Work to complete = Please output, word for word, the lines starting with the one that contains "catalogue / barcode: US 2329285" and continuing through the last line below.

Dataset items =

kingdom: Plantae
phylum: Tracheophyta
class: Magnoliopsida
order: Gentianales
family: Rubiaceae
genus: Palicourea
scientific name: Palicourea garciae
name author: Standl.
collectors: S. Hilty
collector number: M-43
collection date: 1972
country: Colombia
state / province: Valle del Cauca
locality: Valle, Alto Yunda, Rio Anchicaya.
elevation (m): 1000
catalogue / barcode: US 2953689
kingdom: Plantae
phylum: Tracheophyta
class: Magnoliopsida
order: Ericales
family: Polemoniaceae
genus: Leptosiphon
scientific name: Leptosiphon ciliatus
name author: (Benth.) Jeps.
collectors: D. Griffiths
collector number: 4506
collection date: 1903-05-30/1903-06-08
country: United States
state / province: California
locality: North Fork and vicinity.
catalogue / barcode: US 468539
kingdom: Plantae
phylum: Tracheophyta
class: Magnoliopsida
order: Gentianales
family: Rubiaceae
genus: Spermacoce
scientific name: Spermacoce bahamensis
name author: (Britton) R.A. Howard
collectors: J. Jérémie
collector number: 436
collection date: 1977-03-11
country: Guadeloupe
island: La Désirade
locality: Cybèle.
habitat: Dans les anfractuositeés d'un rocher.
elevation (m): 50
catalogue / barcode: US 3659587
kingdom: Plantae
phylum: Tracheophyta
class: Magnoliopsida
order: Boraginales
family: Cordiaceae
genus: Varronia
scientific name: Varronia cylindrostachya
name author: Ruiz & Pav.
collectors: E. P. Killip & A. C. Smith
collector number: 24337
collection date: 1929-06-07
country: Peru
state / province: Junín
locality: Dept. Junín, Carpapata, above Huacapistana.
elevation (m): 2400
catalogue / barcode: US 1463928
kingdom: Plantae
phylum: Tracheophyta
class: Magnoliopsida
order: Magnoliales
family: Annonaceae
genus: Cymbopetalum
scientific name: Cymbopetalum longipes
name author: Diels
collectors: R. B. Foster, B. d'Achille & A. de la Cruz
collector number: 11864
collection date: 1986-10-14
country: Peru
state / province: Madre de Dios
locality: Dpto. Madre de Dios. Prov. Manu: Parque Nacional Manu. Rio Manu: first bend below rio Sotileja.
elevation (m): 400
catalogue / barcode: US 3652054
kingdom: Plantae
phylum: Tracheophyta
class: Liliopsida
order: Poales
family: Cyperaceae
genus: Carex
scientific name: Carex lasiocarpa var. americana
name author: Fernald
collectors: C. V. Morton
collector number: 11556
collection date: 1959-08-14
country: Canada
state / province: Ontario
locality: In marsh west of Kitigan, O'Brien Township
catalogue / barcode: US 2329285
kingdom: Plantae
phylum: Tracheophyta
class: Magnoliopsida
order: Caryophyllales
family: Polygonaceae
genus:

Worked solution =
catalogue / barcode: US 2329285
kingdom: Plantae
phylum: Tracheophyta
class: Magnoliopsida
order: Caryophyllales
family: Polygonaceae
genus:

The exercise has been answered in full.